US and Qatar navy begin exercises amid Gulf crisis
The US and Qatar navies began manoeuvres on Thursday, hours after the US agreed a major warplane sale with the Gulf kingdom, in an underscoring of a military alliance despite Donald Trump's assertion that Doha is a supporter of "extremism".
The Pentagon deployed two warships to carry out joint manoeuvres with the Qatari navy in the Gulf, as Saudi Arabia, Bahrain and the UAE continued a blockade on its neighbour over claims Doha funds and backs militant groups.
The US vessels docked in Hamad Port, south of the capital Doha, on Wednesday, the Qatari defence ministry said.
It is not clear when the joint exercise was arranged.
Last week, the US president expressed support for the Saudi-led allegations against Qatar, charging that it had "historically been a funder of terrorism at a very high level".
But Pentagon and State Department officials have since scrambled to reassure the emirate, which houses the largest US airbase in the Middle East and the command headquarters for US military operations in Iraq, Syria and Afghanistan.
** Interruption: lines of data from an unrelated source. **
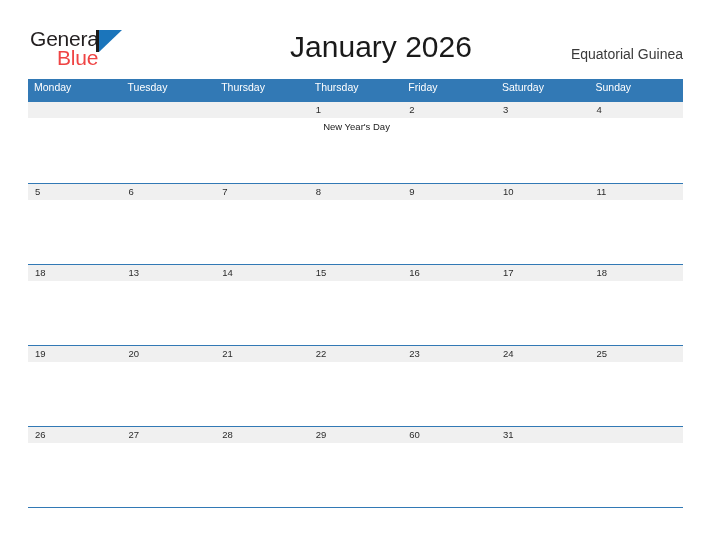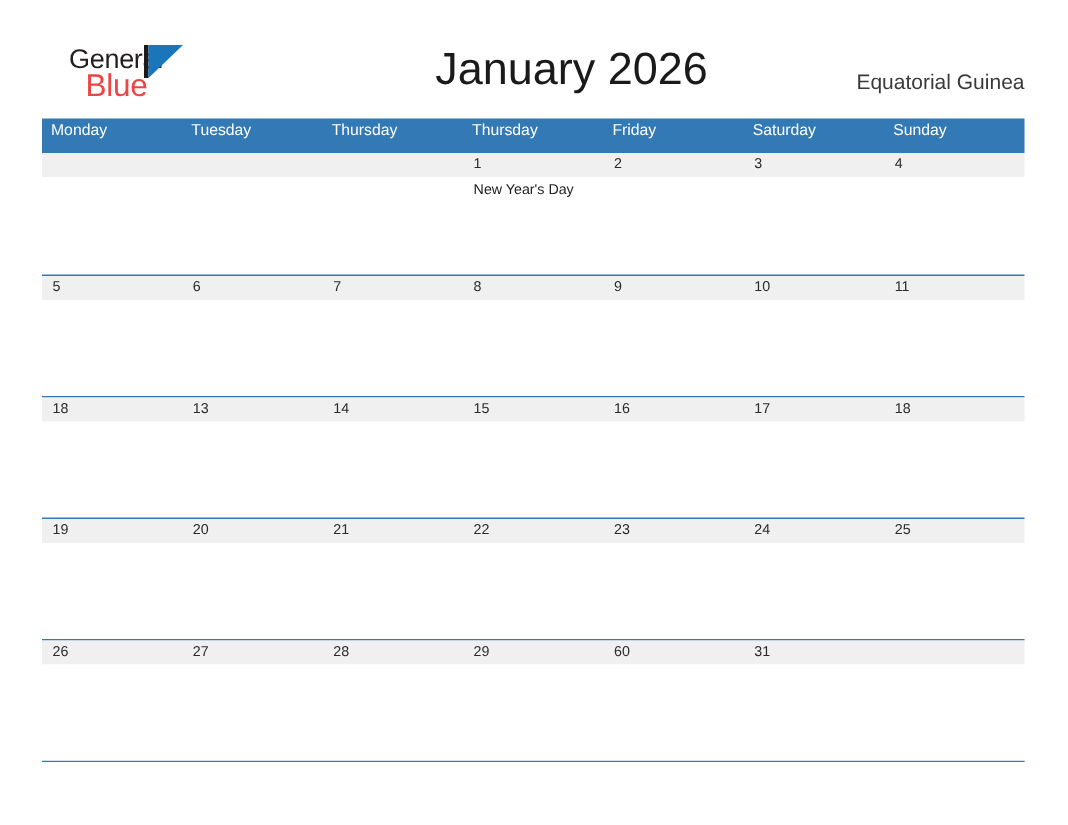--- a/index.html
+++ b/index.html
@@ -38,9 +38,9 @@
   }
   .logo-general {
     position: absolute;
-    left: 16px;
+    left: 0;
     top: 0;
-    font-size: 18px;
+    font-size: 21px;
     color: #231f20;
     letter-spacing: -0.2px;
     line-height: 22px;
US Defence Secretary Jim Mattis welcomed his Qatari counterpart Khalid al-Attiyah to Washington on Wednesday for the signing of the agreement for the sale of F-15 fighters.
"The $12bn sale will give Qatar a state-of-the-art capability and increase security cooperation and interoperability between the United States and Qatar," the Pentagon said.
It did not provide additional details on the sale but Bloomberg reported it could involve as many as 36 warplanes.
Attiyah said: "We believe that this agreement will propel Qatar's ability to provide for its own security, while also reducing the burden placed upon the United States military in conducting operations against violent extremism."
Saudi Arabia and allies have imposed a political and economic "blockade" on Qatar, in protest at Doha's support for Islamist extremist groups as well as over its ties to Shia Iran.
The move has been backed by nations including Bahrain, the UAE, Egypt and others.
Qatar strongly denies the charges and claims neighbouring countries are trying to interfere with its foreign policy.
America's largest airbase in the Middle East, al-Udeid, is in Qatar.